The Centers for Medicare and Medicaid Services (CMS) announced today, October 20, 2011, that the use of certified electronic health records (EHRs) will be the highest-weighted quality measure for an Accountable Care Organization (ACO) under the new Medicare Shared Savings Program.
ACOs are designed to encourage primary care doctors, specialists, hospitals, and other health care providers to coordinate their care. The CMS Final Rule on ACOs bases the amount of shared savings that an ACO may receive for its performance on four domains of quality: 1) quality standards on patient experience; 2) care coordination and patient safety; 3) preventive health; and 4) at-risk populations. To earn shared savings the first performance year, providers must report across all four domains of quality, which include a total of 33 quality measures. Providers will begin to share in savings based on how well they perform on 23 of the 33 quality measures in the second performance year and on 32 of the 33 measures in the third performance year.
Measure 20 of the 33 quality measures requires ACOs to report the percentage of primary care providers (PCPs) who successfully qualify for an EHR Incentive Program payment. CMS expanded the scope of PCPs who can be counted in this measure by eliminating the requirement that the PCP be a “meaningful EHR user” as defined in 42 C.F.R. § 495.4 of the Health Information Technology for Economic and Clinical Health (HITECH) Act of 2009. CMS stated that it “decided to . . . expand [measure 20] to include any PCP who successfully qualifies for an EHR Incentive Program incentive rather than only including those deemed meaningful users.”
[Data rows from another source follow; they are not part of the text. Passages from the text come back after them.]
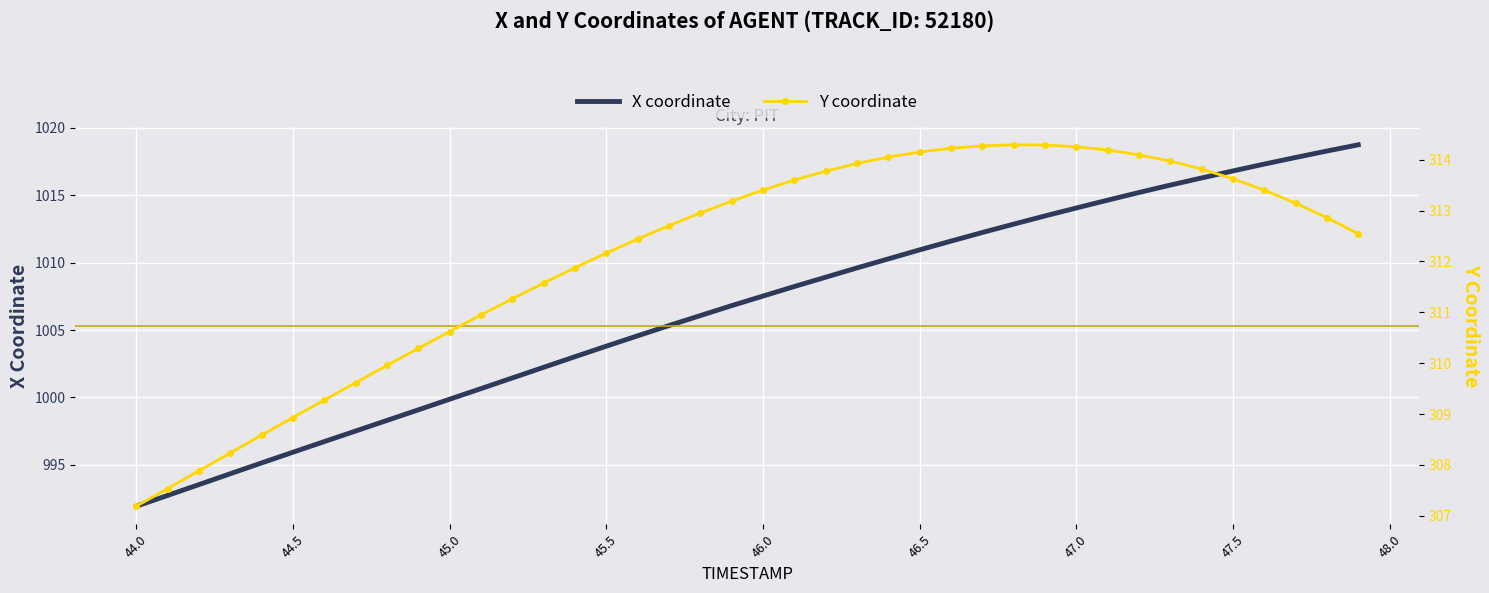

What is the lowest value of the X coordinate series?

991.9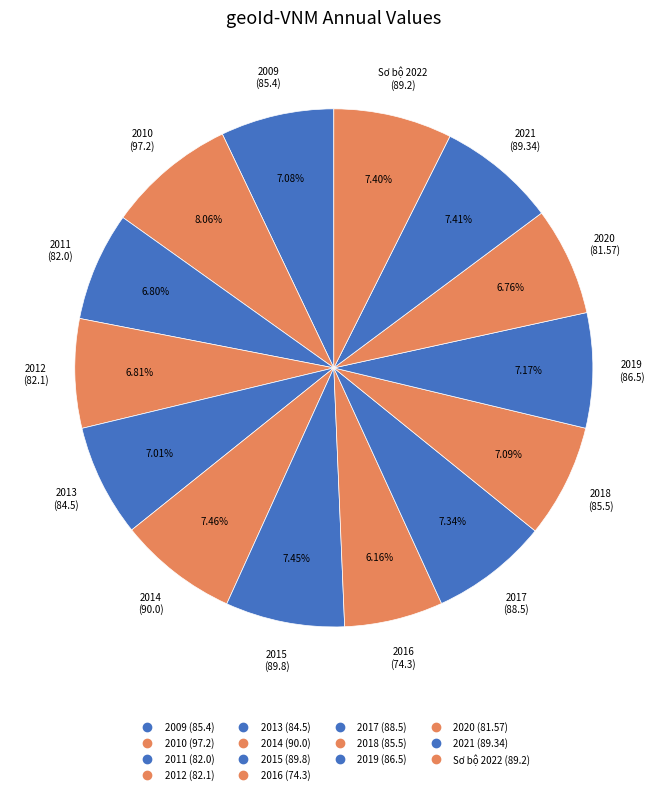

To the nearest percent, what percentage of the pie is Sơ bộ 2022?

7%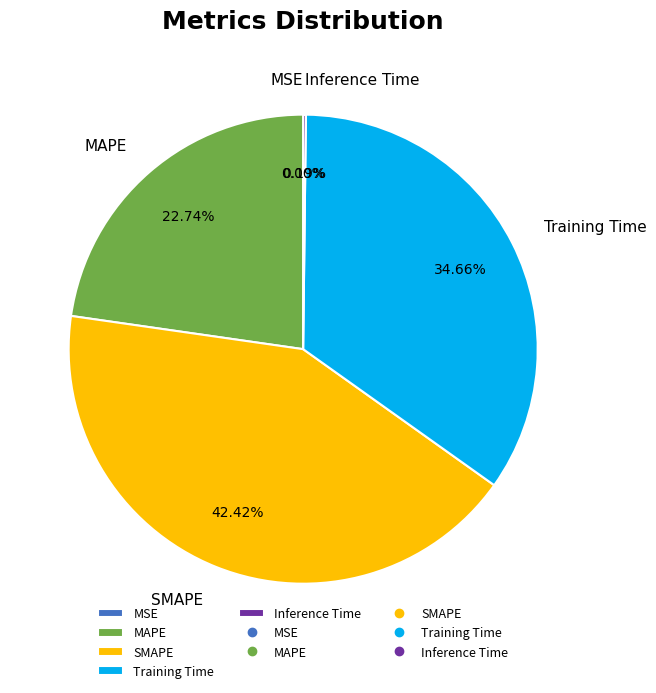

Which slice is the largest?

SMAPE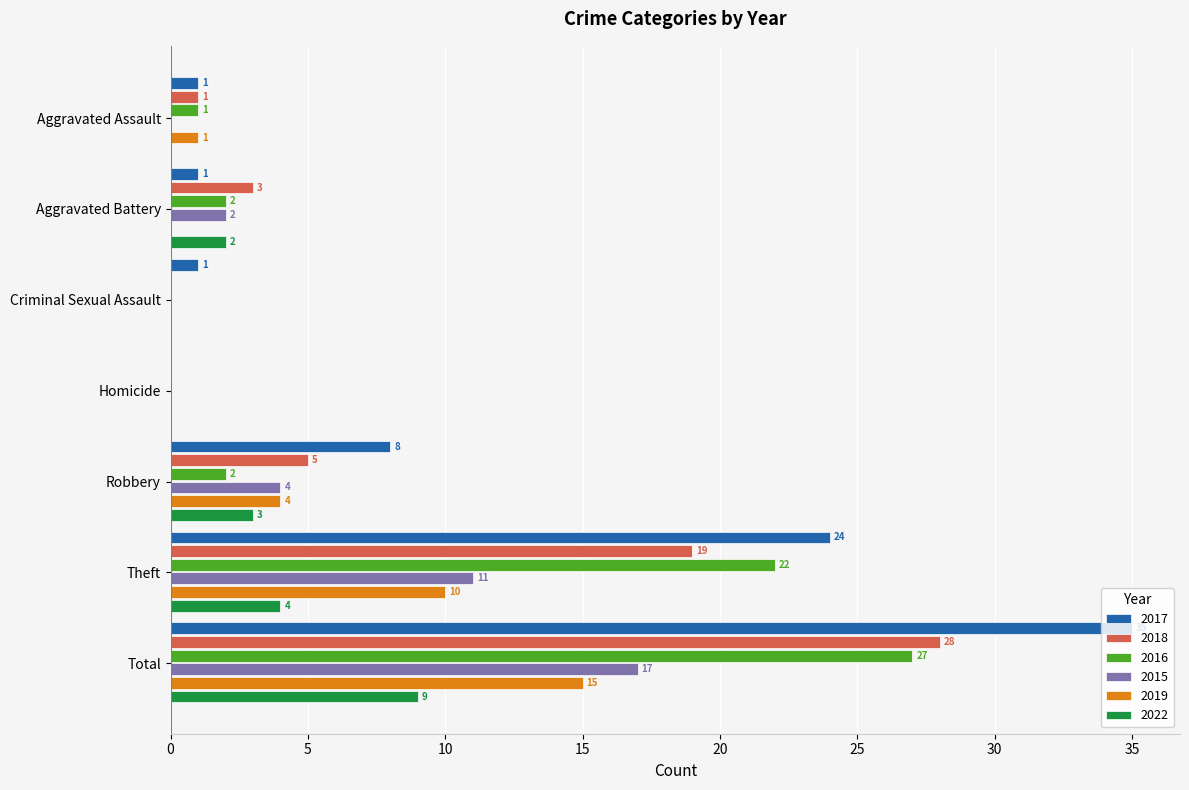

What value does the 2018 series have at Robbery, to the nearest 5?

5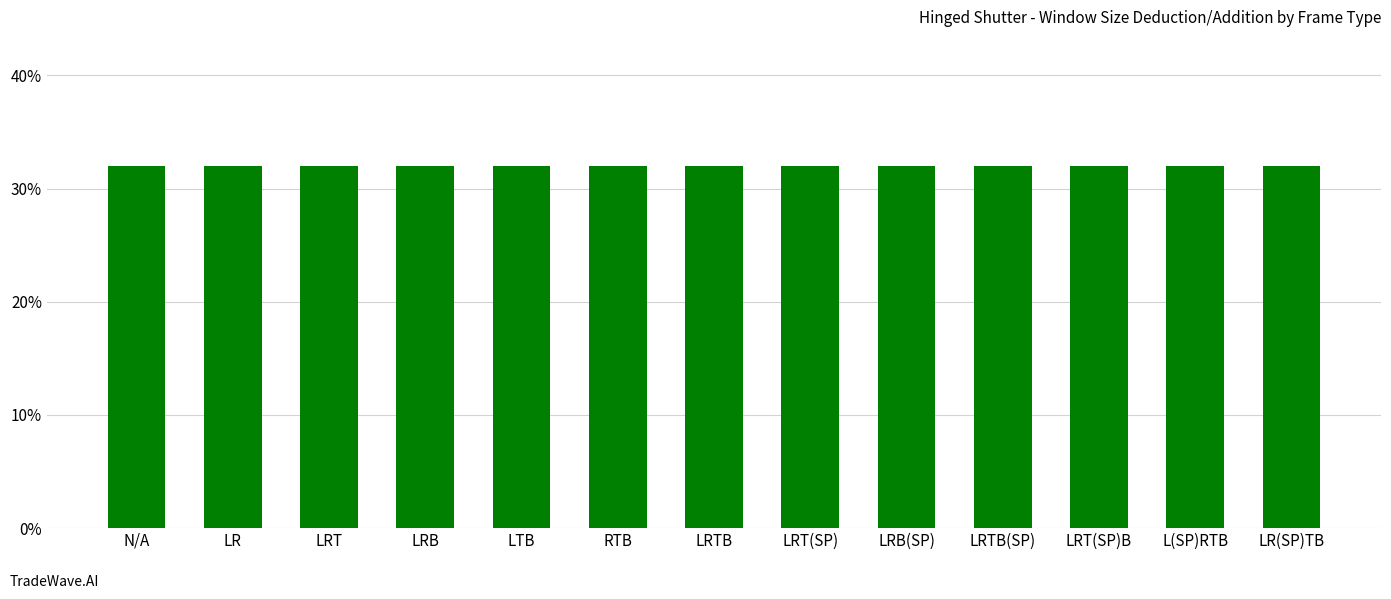

Does the chart contain stacked bars?

No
In the proposed ACO regulation, released April 7, 2011, CMS had proposed five EHR related quality measures–measures 19 to 23. In the Final Rule, CMS decided to retain and expand only one EHR measure, measure 20, citing three reasons for its decision:
One reason . . . is that we believe it is important to encourage EHR adoption as a means for ACOs to better achieve the goals of the three-part aim[of ACOs], recognizing that some organizations may currently be achieving better quality outcomes using EHRs, even if they are not yet considered “meaningful users,” than organizations that have not yet adopted such technology. To this end, we recognize that first-year Medicaid EHR Incentive Program participants can earn an EHR incentive for adopting, implementing, or upgrading an EHR, and do not need to be “meaningful users” in order to earn an incentive, and would like to include such EHR participants in this measure. A second reason for retaining this measure but not proposed measure 19, percent of all physicians meeting Stage 1 HITECH Meaningful Use Requirements, is that we recognize some ACOs may be comprised of PCPs only. An ACO’s score on proposed measures 19 and 20 would be the same if the ACO is only comprised of PCPs. As a result, the use of both measures could be considered redundant. The third reason for finalizing proposed measure 20 with modification is that it is a structural measure of EHR program participation that is not measured in any other program, and therefore is not duplicative of any existing measures. In addition, CMS can calculate the measure based on data already reported to the EHR Incentive Program, such that no additional reporting would be required by ACOs other than what EPs have already reported. (Emphasis added.)
 The “three-part aim” is defined in the Final Rule as: (1) better care for individuals; (2) better health for populations; and (3) lower growth in Medicare Parts A and B expenditures. (See Final Rule at page 8.)